OPINIóN
Actualizado 10/04/2014
Rosa García

La memoria colectiva relaciona los lugares con vida propia, es decir, los espacios teóricamente inanimados pero que tienen capacidad de acción y reacción, con mansiones encantadas, cementerios lúgubres, o infectos pantanos.  Pues no hace falta ir tan lejos, un masificado camping de una turística ciudad en pleno mes de agosto también es capaz de vengarse de aquellos que no le aprecian.

Una pareja decidió pasar sus vacaciones de camping. A ella le movía un romántico hipismo trasnochado, un ansia de contacto directo con la naturaleza, de dormir bajo un cielo de estrellas. A él le movía ella.

La motivación del chico resultaba, pues, poco convincente, y así lo fue dejando claro desde el mismo momento en que puso el pie en el camping: Que si el polvo, que si está masificado, que si no hay sombras, que si el ruido, que porqué no vamos al Parador que está aquí al lado? Al final consiguieron una parcela relativamente amplia, bajo la sombra de unos frondosos árboles y prácticamente plana.

Visto que sus quejas no colaban, el chico agarró las piquetas y la maza y se dispuso a plantar la tienda en un ratín de nada. En aquellos años esas tiendas que las tiras al aire y se montan solas eran ciencia ficción. Había que clavar el perímetro de la tienda a dos niveles, y después, una vez elevada, se clavaba la cubierta y los vientos. Vamos, una porrada de piquetas que meter.

Las primeras entraron muy fácil, las tres o cuatro siguientes costaron algo más pero al final entraron, hasta que de repente una se negó a entrar. Daba igual que el chico se estuviera desollando las manos, que acompañara sus golpes de maldiciones contra dormir en el suelo y las hormigas en la tortilla, o que renovara sus amenazas de marcharse al Parador, la piqueta se acabó doblando.
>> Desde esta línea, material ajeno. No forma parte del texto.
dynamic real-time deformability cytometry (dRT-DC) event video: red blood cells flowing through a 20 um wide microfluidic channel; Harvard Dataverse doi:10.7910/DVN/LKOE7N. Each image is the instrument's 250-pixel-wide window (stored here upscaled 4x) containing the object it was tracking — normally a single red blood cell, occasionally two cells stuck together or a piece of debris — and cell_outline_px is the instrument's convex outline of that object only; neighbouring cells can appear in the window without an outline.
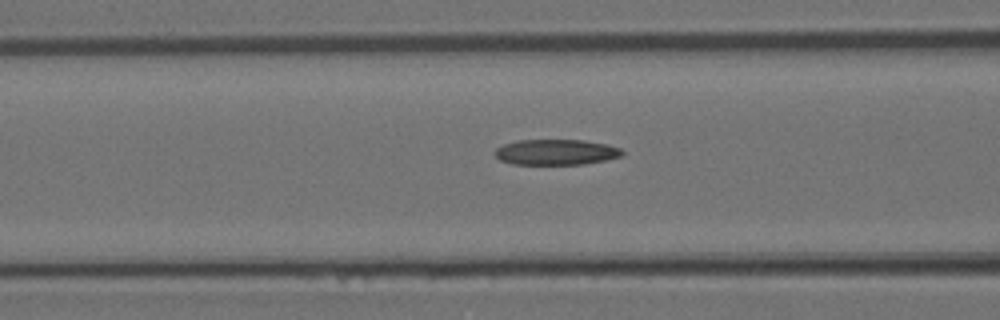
{"species": "Egyptian fruit bat (a non-hibernating species)", "species_latin": "Rousettus aegyptiacus", "temperature_condition": "room temperature", "stored_images_in_passage": 31, "camera_frame_rate_fps": 3000, "um_per_image_px": 0.085, "animal": {"sex": "female"}, "frame": {"image": 1, "passage_image": 14, "time_ms": 4.333, "image_size_px": [1000, 320], "cell_outline_px": [[624, 152], [620, 156], [608, 160], [584, 164], [512, 164], [500, 160], [492, 152], [496, 148], [504, 144], [516, 140], [584, 140], [608, 144], [620, 148]], "centroid_in_image_um": [47.26, 12.93], "position_along_channel_um": 119.3, "area_um2": 19.13}}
Esa, y la siguiente, y las de después.

La chica, incapaz de hacer razonar a su compañero, se fue a lavar la ropa, no tenía nada que lavar porque era su primer día, pero se fue a lavar la ropa. Cuando volvió se encontró una tienda montada con cierto aire bailón, le faltaban la mitad de las piquetas. Afortunadamente el pronóstico del tiempo era de calma chicha para los próximos días.

El resto del día y de la noche fueron un rosario de protestas, que tenuemente amainaron al día siguiente cuando el campista vio que aquello había aguantado. Aún así aseguró no querer volver a saber nada de tiendas de campaña.

Para rematar la faena se fueron a la piscina del complejo. La pareja dejó sus cutre-chanclas de goma en un esquinita, al lado de un grupo que tomaba el sol, y se metió en el agua. Al salir solo estaban las chanclas de la chica. Parecía absurdo, si bien ambos pares de chanclas entraban en la categoría de cutres, las del chico, que eran aún más feas y viejas, habían desaparecido, y los que estaban tumbados al lado juraron que nadie se había acercado.

Estaba claro, al chico no le gustaba el camping, pero es que al camping tampoco le gustaba el chico, y se lo hizo saber.